[tex]f(x)=\tan(2x+3)[/tex]
The derivative is given by the limit
[tex]f'(x)=\displaystyle\lim_{h\to0}\frac{f(x+h)-f(x)}h[/tex]
You have
[tex]\displaystyle\lim_{h\to0}\frac{\tan(2(x+h)+3)-\tan(2x+3)}h[/tex]
[tex]\displaystyle\lim_{h\to0}\frac{\tan((2x+3)+2h)-\tan(2x+3)}h[/tex]
Use the angle sum identity for tangent. I don't remember it off the top of my head, but I do remember the ones for (co)sine.
[tex]\tan(a+b)=\dfrac{\sin(a+b)}{\cos(a+b)}=\dfrac{\sin a\cos b+\cos a\sin b}{\cos a\cos b-\sin a\sin b}=\dfrac{\tan a+\tan b}{1-\tan a\tan b}[/tex]

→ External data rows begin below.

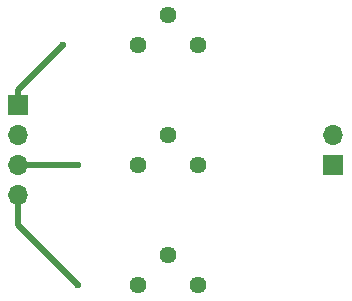
<source format=gtl>
G04 #@! TF.FileFunction,Copper,L1,Top,Signal*
%FSLAX46Y46*%
G04 Gerber Fmt 4.6, Leading zero omitted, Abs format (unit mm)*
G04 Created by KiCad (PCBNEW 4.0.7) date 01/16/19 16:16:52*
%MOMM*%
%LPD*%
G01*
G04 APERTURE LIST*
%ADD10C,0.100000*%
%ADD11R,1.700000X1.700000*%
%ADD12O,1.700000X1.700000*%
%ADD13C,1.440000*%
%ADD14C,0.600000*%
%ADD15C,0.508000*%
G04 APERTURE END LIST*
D10*
D11*
X116840000Y-96520000D03*
D12*
X116840000Y-99060000D03*
X116840000Y-101600000D03*
X116840000Y-104140000D03*
D11*
X143510000Y-101600000D03*
D12*
X143510000Y-99060000D03*
D13*
X127000000Y-101600000D03*
X129540000Y-99060000D03*
X132080000Y-101600000D03*
X127000000Y-111760000D03*
X129540000Y-109220000D03*
X132080000Y-111760000D03*
X127000000Y-91440000D03*
X129540000Y-88900000D03*
X132080000Y-91440000D03*
D14*
X120650000Y-91440000D03*
X121920000Y-101600000D03*
X121920000Y-111760000D03*
D15*
X116840000Y-95250000D02*
X116840000Y-96520000D01*
X120650000Y-91440000D02*
X116840000Y-95250000D01*
X121920000Y-101600000D02*
X116840000Y-101600000D01*
X116840000Y-106680000D02*
X116840000Y-104140000D01*
X121920000Y-111760000D02*
X116840000Y-106680000D01*
M02*

</source>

By this identity, you have
[tex]\tan((2x+3)+2h)=\dfrac{\tan(2x+3)+\tan2h}{1-\tan(2x+3)\tan2h}[/tex]
So in the limit you get
[tex]\displaystyle\lim_{h\to0}\frac{\dfrac{\tan(2x+3)+\tan2h}{1-\tan(2x+3)\tan2h}-\tan(2x+3)}h[/tex]

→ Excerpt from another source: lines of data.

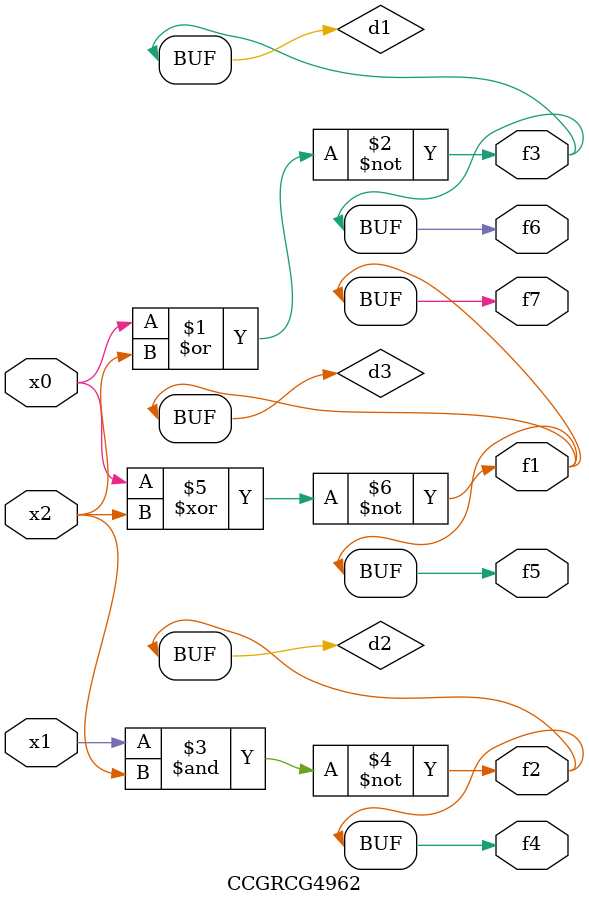
<source format=v>
module CCGRCG4962(
	input x0, x1, x2,
	output f1, f2, f3, f4, f5, f6, f7
);

	wire d1, d2, d3;

	nor (d1, x0, x2);
	nand (d2, x1, x2);
	xnor (d3, x0, x2);
	assign f1 = d3;
	assign f2 = d2;
	assign f3 = d1;
	assign f4 = d2;
	assign f5 = d3;
	assign f6 = d1;
	assign f7 = d3;
endmodule

</source>
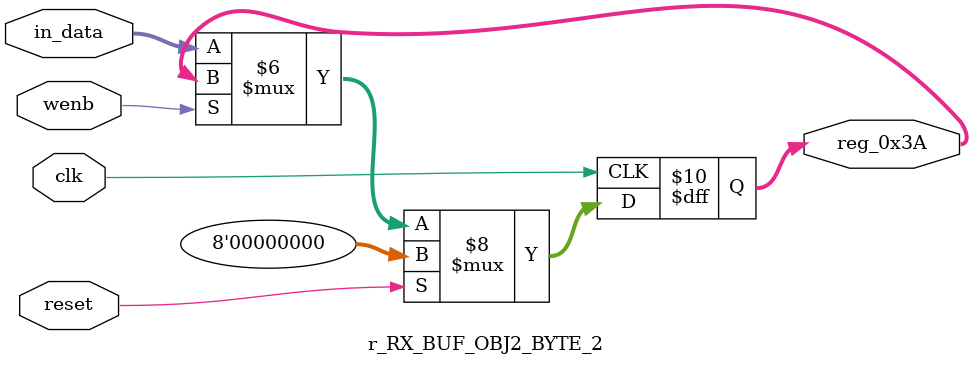
<source format=v>
module r_RX_BUF_OBJ2_BYTE_2(output reg [7:0] reg_0x3A, input wire reset, input wire wenb, input wire [7:0] in_data, input wire clk);
	always@(posedge clk)
	begin
		if(reset==0) begin
			if(wenb==0)
				reg_0x3A<=in_data;
			else
				reg_0x3A<=reg_0x3A;
		end
		else
			reg_0x3A<=8'h00;
	end
endmodule
</source>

[tex]\displaystyle\lim_{h\to0}\frac{\tan(2x+3)+\tan2h-\tan(2x+3)(1-\tan(2x+3)\tan2h)}{h(1-\tan(2x+3)\tan2h)}[/tex]
[tex]\displaystyle\lim_{h\to0}\frac{\tan2h+\tan^2(2x+3)\tan2h}{h(1-\tan(2x+3)\tan2h)}[/tex]

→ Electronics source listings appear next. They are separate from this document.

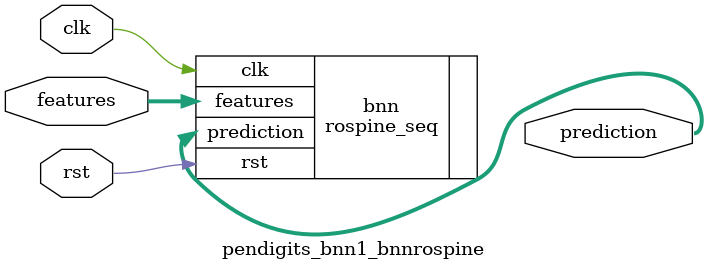
<source format=v>













module pendigits_bnn1_bnnrospine #(

parameter FEAT_CNT = 16,
parameter HIDDEN_CNT = 40,
parameter FEAT_BITS = 4,
parameter CLASS_CNT = 10,
parameter TEST_CNT = 1000


  ) (
  input clk,
  input rst,
  input [FEAT_CNT*FEAT_BITS-1:0] features,
  output [$clog2(CLASS_CNT)-1:0] prediction
  );

  localparam Weights0 = 640'b0101101001100011101101101101100110110001000001111010010111001000110110101111010101010001111100000110101111111000111000001101101000000011010100101110100101011010010010111010010010010101010110001011110100100011010011100001101100010110101111011010111110110001101100101111010110110101000010011110111110000101010111111100000110010010001111011111101111010000010100000101100101001010000110110100001111101100101100000010101110100100001101111011101011100101011010100101001111001010000111010000011100001011000000000010111100000101001110001010010100011110010010100110001001001011111110000001011011101101010100011111000001001101000110100010101101000010 ;
  localparam Weights1 = 400'b0000100000101111101101100001011000110000011110110111101011101100111100000000000001011101010001011000011110000100011101100111000000001111010000000110111100001000010010110010110110100000011111111101000010001000011011000111010110000010000010110101011011010111100111100010101011111110110001011100011000001010100011000011111010001111111000101011111010000101001111000111000011011001011111000001101001000001 ;

  rospine_seq #(.FEAT_CNT(FEAT_CNT),.FEAT_BITS(FEAT_BITS),.HIDDEN_CNT(HIDDEN_CNT),.CLASS_CNT(CLASS_CNT),.Weights0(Weights0),.Weights1(Weights1)) bnn (
    .clk(clk),
    .rst(rst),
    .features(features),
    .prediction(prediction)
  );

endmodule

</source>
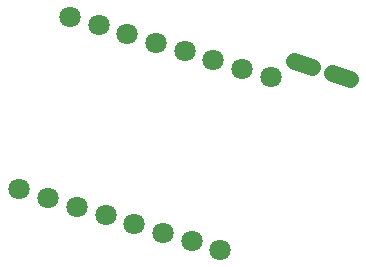
<source format=gbr>
%FSLAX34Y34*%
%MOMM*%
%LNSOLDERMASK_TOP*%
G71*
G01*
%ADD10C,1.800*%
%ADD11C,1.400*%
%LPD*%
X101789Y236408D02*
G54D10*
D03*
X126105Y229067D02*
G54D10*
D03*
X150421Y221725D02*
G54D10*
D03*
X199053Y207042D02*
G54D10*
D03*
X223368Y199701D02*
G54D10*
D03*
X247685Y192360D02*
G54D10*
D03*
X272000Y185018D02*
G54D10*
D03*
X174737Y214384D02*
G54D10*
D03*
X59016Y90134D02*
G54D10*
D03*
X83332Y82792D02*
G54D10*
D03*
X107647Y75451D02*
G54D10*
D03*
X156279Y60768D02*
G54D10*
D03*
X180595Y53426D02*
G54D10*
D03*
X204911Y46085D02*
G54D10*
D03*
X229227Y38744D02*
G54D10*
D03*
X131963Y68110D02*
G54D10*
D03*
G54D11*
X291350Y198339D02*
X306650Y193661D01*
G54D11*
X323350Y188339D02*
X338650Y183661D01*
M02*

</source>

[tex]\displaystyle\lim_{h\to0}\frac{\tan2h}h\times\lim_{h\to0}\frac{1+\tan^2(2x+3)}{1-\tan(2x+3)\tan2h}[/tex]
[tex]\displaystyle\frac12\lim_{h\to0}\frac1{\cos2h}\times\lim_{h\to0}\frac{\sin2h}{2h}\times\lim_{h\to0}\frac{\sec^2(2x+3)}{1-\tan(2x+3)\tan2h}[/tex]
The first two limits are both 1, and the single term in the last limit approaches 0 as [tex]h\to0[/tex], so you're left with
[tex]f'(x)=\dfrac12\sec^2(2x+3)[/tex]
which agrees with the result you get from applying the chain rule.